> WHAT NEEDS TO BE DONE
Give again, unaltered, the lines of the listing below that run from the line having "Outlined on this slice (semi-automatically" through the line having "(x=203, y=206) px".

> INFORMATION SHOWN
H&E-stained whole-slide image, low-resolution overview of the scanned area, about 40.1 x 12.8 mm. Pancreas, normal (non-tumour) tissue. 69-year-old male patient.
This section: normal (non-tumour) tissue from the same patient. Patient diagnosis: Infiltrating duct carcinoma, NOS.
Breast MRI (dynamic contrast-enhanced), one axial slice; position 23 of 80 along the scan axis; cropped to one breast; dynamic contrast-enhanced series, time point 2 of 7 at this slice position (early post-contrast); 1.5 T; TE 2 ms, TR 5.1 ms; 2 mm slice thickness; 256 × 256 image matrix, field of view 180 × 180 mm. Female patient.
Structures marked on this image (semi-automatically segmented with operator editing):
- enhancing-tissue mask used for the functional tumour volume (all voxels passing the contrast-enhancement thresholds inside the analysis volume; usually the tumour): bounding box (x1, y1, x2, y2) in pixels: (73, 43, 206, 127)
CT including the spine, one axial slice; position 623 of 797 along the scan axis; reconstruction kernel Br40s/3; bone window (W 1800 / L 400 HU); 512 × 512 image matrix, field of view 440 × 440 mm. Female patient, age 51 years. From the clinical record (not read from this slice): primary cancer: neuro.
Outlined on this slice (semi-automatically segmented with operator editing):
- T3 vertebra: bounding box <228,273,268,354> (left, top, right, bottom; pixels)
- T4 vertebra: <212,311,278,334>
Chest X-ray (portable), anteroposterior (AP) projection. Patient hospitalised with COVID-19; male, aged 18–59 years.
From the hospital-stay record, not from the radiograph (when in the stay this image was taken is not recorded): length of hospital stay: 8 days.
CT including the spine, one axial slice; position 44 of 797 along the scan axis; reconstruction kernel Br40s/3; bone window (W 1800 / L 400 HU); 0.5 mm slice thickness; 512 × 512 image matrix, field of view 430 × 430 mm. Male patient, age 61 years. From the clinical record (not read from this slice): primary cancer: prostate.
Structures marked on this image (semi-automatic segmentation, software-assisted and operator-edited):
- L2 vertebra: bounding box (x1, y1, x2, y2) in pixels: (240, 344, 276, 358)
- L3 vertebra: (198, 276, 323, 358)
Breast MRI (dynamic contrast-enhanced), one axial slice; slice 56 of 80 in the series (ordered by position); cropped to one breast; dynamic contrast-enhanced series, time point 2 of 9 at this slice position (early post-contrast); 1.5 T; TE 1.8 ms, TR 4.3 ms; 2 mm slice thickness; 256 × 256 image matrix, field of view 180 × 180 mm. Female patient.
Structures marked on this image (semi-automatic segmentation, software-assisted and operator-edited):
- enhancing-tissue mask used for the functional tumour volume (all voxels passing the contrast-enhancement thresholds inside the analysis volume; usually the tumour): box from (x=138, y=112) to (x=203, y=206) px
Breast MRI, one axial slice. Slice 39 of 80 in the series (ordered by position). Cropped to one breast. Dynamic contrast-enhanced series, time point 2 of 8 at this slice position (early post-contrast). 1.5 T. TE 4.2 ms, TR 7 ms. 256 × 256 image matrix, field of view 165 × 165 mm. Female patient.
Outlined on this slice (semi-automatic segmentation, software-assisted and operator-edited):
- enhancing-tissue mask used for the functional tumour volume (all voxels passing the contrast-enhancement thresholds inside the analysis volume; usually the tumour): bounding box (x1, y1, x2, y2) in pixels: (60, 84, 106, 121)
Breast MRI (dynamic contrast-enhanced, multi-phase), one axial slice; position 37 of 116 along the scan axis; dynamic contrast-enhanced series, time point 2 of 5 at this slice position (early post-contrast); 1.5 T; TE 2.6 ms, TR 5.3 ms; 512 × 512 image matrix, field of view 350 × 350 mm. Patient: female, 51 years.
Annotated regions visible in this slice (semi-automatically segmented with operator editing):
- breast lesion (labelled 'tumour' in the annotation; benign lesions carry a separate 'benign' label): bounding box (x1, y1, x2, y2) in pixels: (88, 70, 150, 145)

> TASK RESPONSE
Outlined on this slice (semi-automatically segmented with operator editing):
- T3 vertebra: bounding box <228,273,268,354> (left, top, right, bottom; pixels)
- T4 vertebra: <212,311,278,334>
Chest X-ray (portable), anteroposterior (AP) projection. Patient hospitalised with COVID-19; male, aged 18–59 years.
From the hospital-stay record, not from the radiograph (when in the stay this image was taken is not recorded): length of hospital stay: 8 days.
CT including the spine, one axial slice; position 44 of 797 along the scan axis; reconstruction kernel Br40s/3; bone window (W 1800 / L 400 HU); 0.5 mm slice thickness; 512 × 512 image matrix, field of view 430 × 430 mm. Male patient, age 61 years. From the clinical record (not read from this slice): primary cancer: prostate.
Structures marked on this image (semi-automatic segmentation, software-assisted and operator-edited):
- L2 vertebra: bounding box (x1, y1, x2, y2) in pixels: (240, 344, 276, 358)
- L3 vertebra: (198, 276, 323, 358)
Breast MRI (dynamic contrast-enhanced), one axial slice; slice 56 of 80 in the series (ordered by position); cropped to one breast; dynamic contrast-enhanced series, time point 2 of 9 at this slice position (early post-contrast); 1.5 T; TE 1.8 ms, TR 4.3 ms; 2 mm slice thickness; 256 × 256 image matrix, field of view 180 × 180 mm. Female patient.
Structures marked on this image (semi-automatic segmentation, software-assisted and operator-edited):
- enhancing-tissue mask used for the functional tumour volume (all voxels passing the contrast-enhancement thresholds inside the analysis volume; usually the tumour): box from (x=138, y=112) to (x=203, y=206) px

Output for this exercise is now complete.